In recent years a considerable effort has been focused on the development of new metal-based anticancer drugs with different modes of DNA interactions like hydrogen-bonding and π.π stacking interactions that bind and cleave DNA under physiological conditions. [1, 2] Copper(II) complexes seem to be the best candidates as they are less toxic than e.g. platinum derivatives, possess biologically accessible redox potential and demonstrate high nucleobase affinity. Due to these
properties they can bind and cleave the DNA molecules under both oxidative and hydrolytic conditions.

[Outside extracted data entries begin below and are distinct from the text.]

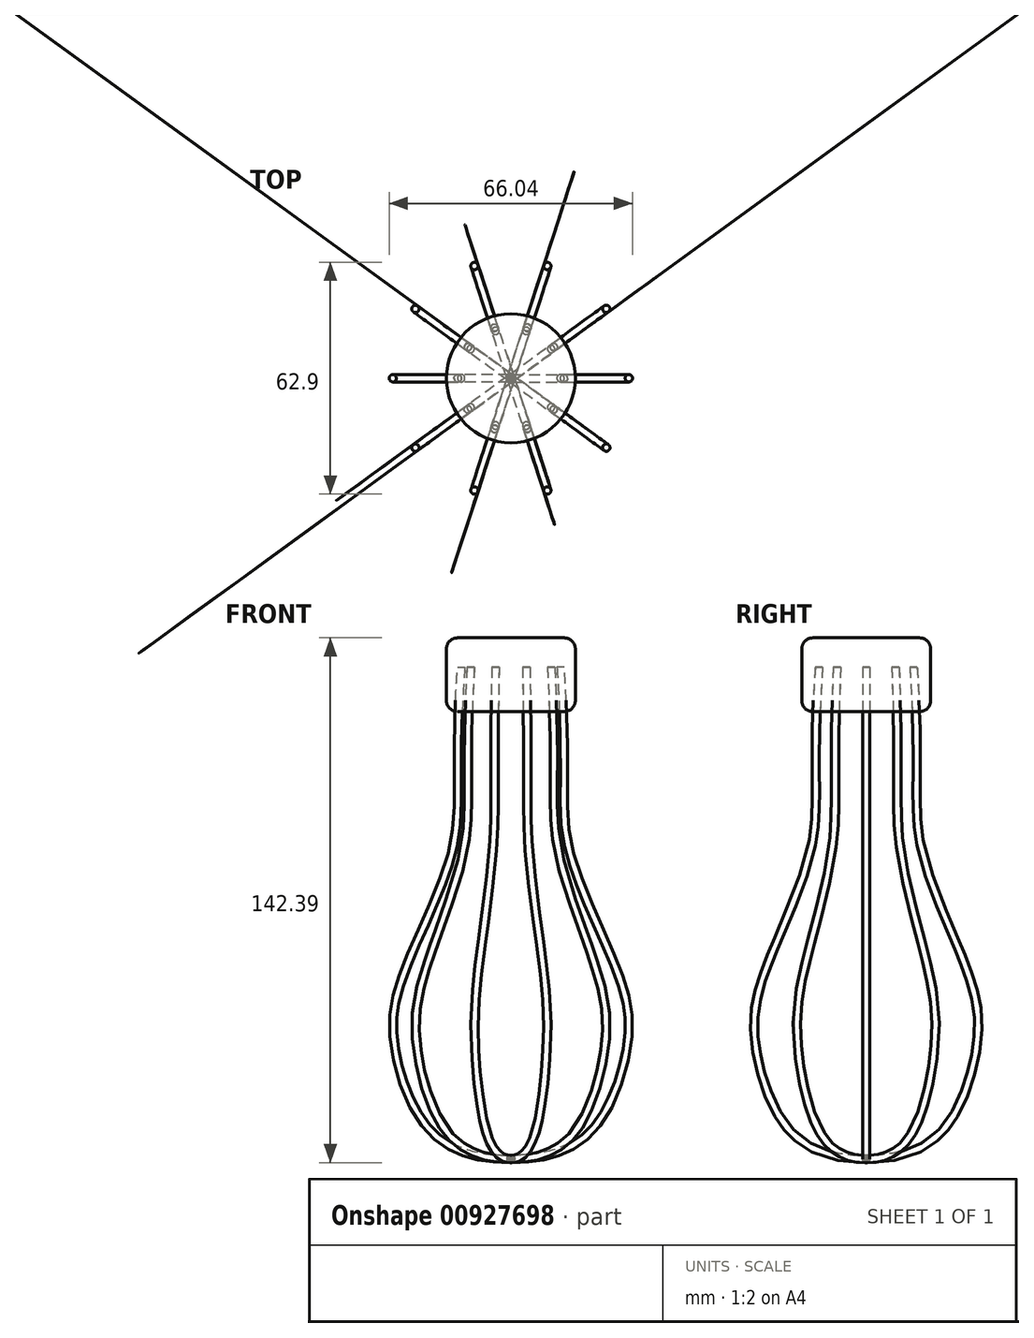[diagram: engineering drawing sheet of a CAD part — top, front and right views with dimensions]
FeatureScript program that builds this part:
annotation { "Feature Type Name" : "Feature", "Feature Type Description" : "" }
export const myFeature = defineFeature(function(context is Context, id is Id, definition is map)
    precondition{}
    {
        {
            var Q0;
            Q0=qCreatedBy(makeId("Front.planeOp"),FACE);
            var sketch = newSketch(context, id + "F0", { "sketchPlane" : qUnion([Q0])});
            skFitSpline(sketch, "E0", {"points": [v(18.69, 76.8) * mm, v(20.83, 28.32) * mm, v(32.1, 0) * mm, v(37.15, -22.53) * mm, v(27.56, -50.36) * mm, v(13.33, -60.16) * mm, v(0, -61.89) * mm], "startDerivative": vector(28.21, -404.12) * mm, "endDerivative": vector(-117.03, 0.38) * mm});
            skLineSegment(sketch, "E1", {"start": v(0, 76.72) * mm, "end": v(0, -80.64) * mm, "construction": true});
            skSolve(sketch);
        }
        {
            var Q0;
            Q0=qCreatedBy(makeId("Top.planeOp"),FACE);
            cPlane(context, id + "F1", {"entities" : qUnion([Q0]), "cplaneType" : CPlaneType.OFFSET, "offset" : 74.68 * mm, "width" : 152.4 * mm, "height" : 152.4 * mm});
        }
        {
            var Q0;
            Q0=qCreatedBy(id+"F1.planeOp",FACE);
            var sketch = newSketch(context, id + "F2", { "sketchPlane" : qUnion([Q0])});
            skCircle(sketch, "E2", {"center": v(13.64, 0) * mm, "radius": 1 * mm});
            skSolve(sketch);
        }
        {
            var Q0;
            Q0=makeQuery(id+"F2.imprint","IMPRINT",FACE,{"disambiguationData":[TD([[makeQuery(id+"F2.imprint","IMPRINT",EDGE,{"derivedFrom":sQuery(id+"F2.wireOp",EDGE,"E2")}),1.0]])]});
            var Q1;
            Q1=sQuery(id+"F0.wireOp",EDGE,"E0");
            sweep(context, id + "F3", {"profiles" : qUnion([Q0]), "path" : qUnion([Q1])});
        }
        {
            var Q0;
            Q0=qCreatedBy(makeId("Front.planeOp"),FACE);
            var sketch = newSketch(context, id + "F4", { "sketchPlane" : qUnion([Q0])});
            skLineSegment(sketch, "E3", {"start": v(0, 73.88) * mm, "end": v(0, -65.6) * mm, "construction": true});
            skSolve(sketch);
        }
        {
            var Q0;
            Q0=makeQuery(id+"F3.opSweep","SWEPT_BODY",BODY,{"disambiguationData":[OSD([sQuery(id+"F0.wireOp",EDGE,"E0"),sQuery(id+"F2.wireOp",EDGE,"E2")])]});
            var Q1;
            Q1=sQuery(id+"F4.wireOp",EDGE,"E3");
            circularPattern(context, id + "F5", {"entities" : qUnion([Q0]), "axis" : qUnion([Q1]), "angle" : 360 * degree, "instanceCount" : 10, "equalSpace" : true});
        }
        {
            var Q0;
            Q0=qCreatedBy(id+"F1.planeOp",FACE);
            var sketch = newSketch(context, id + "F6", { "sketchPlane" : qUnion([Q0])});
            skCircle(sketch, "E4", {"center": v(0, 0) * mm, "radius": 17.5 * mm});
            skSolve(sketch);
        }
        {
            var Q0;
            Q0=makeQuery(id+"F6.imprint","IMPRINT",FACE,{"disambiguationData":[TD([[makeQuery(id+"F6.imprint","IMPRINT",EDGE,{"derivedFrom":sQuery(id+"F6.wireOp",EDGE,"E4")}),1.0]])]});
            extrude(context, id + "F7", {"entities" : qUnion([Q0]), "endBound" : BoundingType.SYMMETRIC, "depth" : 20 * mm, "offsetDistance" : 25 * mm});
        }
        {
            var Q0;
            Q0=makeQuery(id+"F7.opExtrude","CAP_EDGE",EDGE,{"disambiguationData":[OSD([sQuery(id+"F6.wireOp",EDGE,"E4")])],"isStart":true});
            var Q1;
            Q1=makeQuery(id+"F7.opExtrude","CAP_EDGE",EDGE,{"disambiguationData":[OSD([sQuery(id+"F6.wireOp",EDGE,"E4")])],"isStart":false});
            fillet(context, id + "F8", {"entities" : qUnion([Q0, Q1]), "radius" : 3 * mm, "tangentPropagation" : true, "allowEdgeOverflow" : false});
        }
    });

The results of our research on novel N1-acylamidrazone derivatives and their Cu(II) complexes indicated that the latter are of interest as potential antitumor drugs. The antiproliferative effect of the parent ligands and their Cu(II) complexes was tested in vitro in the cultures of different [HT-29/CX-1, HL-60 and MCF-7] tumor cell lines. The tested metal complexes significantly inhibited the growth of colon carcinoma cell lines (HT-29, CX-1). What is more, they exhibited about 50-fold lower cell toxicity as compared to cisplatin, which makes them particularly interesting as drugs. Similarly, very low toxicity was observed for the parent amidrazone ligands but their efficiency in tumor cell growth inhibition was much lower. Thus, the pharmacological tests revealed that the coordination effect improves the biological activity of all analyzed amidrazone ligands. However, the potential of the Cu(II) complexes studied so far depends on the type of ligand as well as overall structure and composition of the complex.

Keywords: N1-acylamidrazones, Cu(II) complexes, anticancer activity.


[1] I. Meistermann , V. Moreno, M.J. Prieto, E. Molderheim, E. Sletten, S. Khalid, P.M. Rodger, M.J. Hannon, Proc. Natl. Acad. Sci. U.S.A. 99 (2002) 5069.

[2] P. Jaividhya, R. Dhivya, M.A. Akbarsha, M. Palaniandavar, J. Inorg. Biochem. 114 (2012) 94.